Problem statement ▸ Retype the text that goes with each of the rows below, line for line, without changing anything. Leave the pictures out of your answer.

Available data Block Start

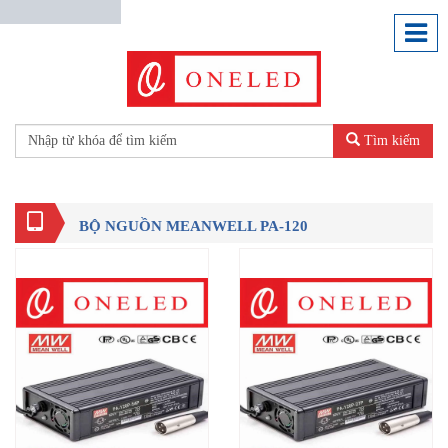
Tìm kiếm
BỘ NGUỒN MEANWELL PA-120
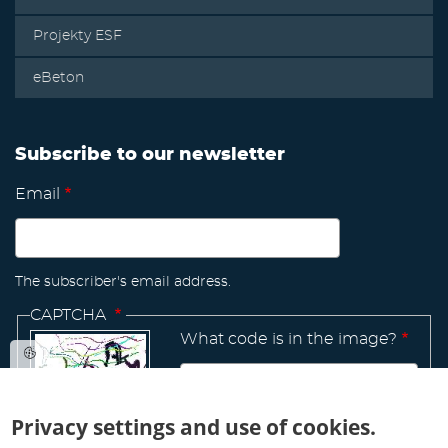
Projekty ESF
eBeton
Subscribe to our newsletter
Email
The subscriber's email address.
CAPTCHA
What code is in the image?
Privacy settings and use of cookies.
Manage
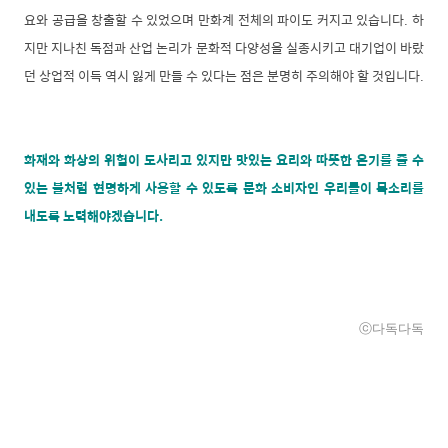
요와 공급을 창출할 수 있었으며 만화계 전체의 파이도 커지고 있습니다. 하
지만 지나친 독점과 산업 논리가 문화적 다양성을 실종시키고 대기업이 바랐
던 상업적 이득 역시 잃게 만들 수 있다는 점은 분명히 주의해야 할 것입니다.
화재와 화상의 위험이 도사리고 있지만 맛있는 요리와 따뜻한 온기를 줄 수
있는 불처럼 현명하게 사용할 수 있도록 문화 소비자인 우리들이 목소리를
내도록 노력해야겠습니다.
ⓒ다독다독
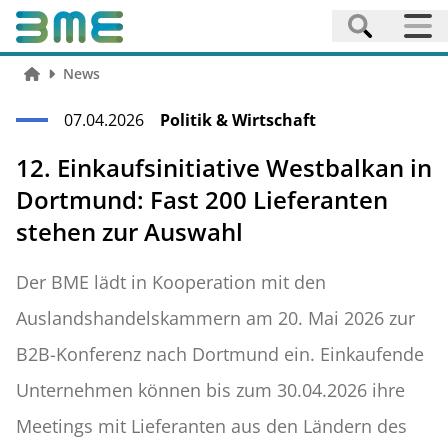
News
07.04.2026
Politik & Wirtschaft
12. Einkaufsinitiative Westbalkan in
Dortmund: Fast 200 Lieferanten
stehen zur Auswahl
Der BME lädt in Kooperation mit den
Auslandshandelskammern am 20. Mai 2026 zur
B2B-Konferenz nach Dortmund ein. Einkaufende
Unternehmen können bis zum 30.04.2026 ihre
Meetings mit Lieferanten aus den Ländern des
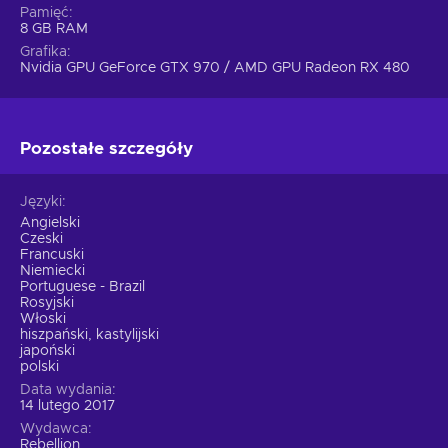
Pamięć
8 GB RAM
Grafika
Nvidia GPU GeForce GTX 970 / AMD GPU Radeon RX 480
Pozostałe szczegóły
Języki
Angielski
Czeski
Francuski
Niemiecki
Portuguese - Brazil
Rosyjski
Włoski
hiszpański, kastylijski
japoński
polski
Data wydania
14 lutego 2017
Wydawca
Rebellion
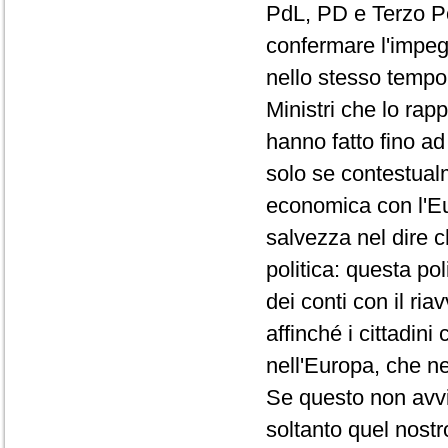
PdL, PD e Terzo Pol
confermare l'impe
nello stesso tempo,
Ministri che lo rap
hanno fatto fino a
solo se contestualm
economica con l'Eu
salvezza nel dire 
politica: questa po
dei conti con il ri
affinché i cittadini
nell'Europa, che ne
Se questo non avvie
soltanto quel nost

Available data Block End

Answer space ▸
Tìm kiếm
BỘ NGUỒN MEANWELL PA-120
Projekty ESF
eBeton
Subscribe to our newsletter
Email
The subscriber's email address.
CAPTCHA
What code is in the image?
Privacy settings and use of cookies.
Manage
요와 공급을 창출할 수 있었으며 만화계 전체의 파이도 커지고 있습니다. 하
지만 지나친 독점과 산업 논리가 문화적 다양성을 실종시키고 대기업이 바랐
던 상업적 이득 역시 잃게 만들 수 있다는 점은 분명히 주의해야 할 것입니다.
화재와 화상의 위험이 도사리고 있지만 맛있는 요리와 따뜻한 온기를 줄 수
있는 불처럼 현명하게 사용할 수 있도록 문화 소비자인 우리들이 목소리를
내도록 노력해야겠습니다.
ⓒ다독다독
News
07.04.2026
Politik & Wirtschaft
12. Einkaufsinitiative Westbalkan in
Dortmund: Fast 200 Lieferanten
stehen zur Auswahl
Der BME lädt in Kooperation mit den
Auslandshandelskammern am 20. Mai 2026 zur
B2B-Konferenz nach Dortmund ein. Einkaufende
Unternehmen können bis zum 30.04.2026 ihre
Meetings mit Lieferanten aus den Ländern des
Pamięć
8 GB RAM
Grafika
Nvidia GPU GeForce GTX 970 / AMD GPU Radeon RX 480
Pozostałe szczegóły
Języki
Angielski
Czeski
Francuski
Niemiecki
Portuguese - Brazil
Rosyjski
Włoski
hiszpański, kastylijski
japoński
polski
Data wydania
14 lutego 2017
Wydawca
Rebellion
PdL, PD e Terzo Pol
confermare l'impe
nello stesso tempo,
Ministri che lo rap
hanno fatto fino a
solo se contestualm
economica con l'Eu
salvezza nel dire 
politica: questa po
dei conti con il ri
affinché i cittadini
nell'Europa, che ne
Se questo non avvie
soltanto quel nost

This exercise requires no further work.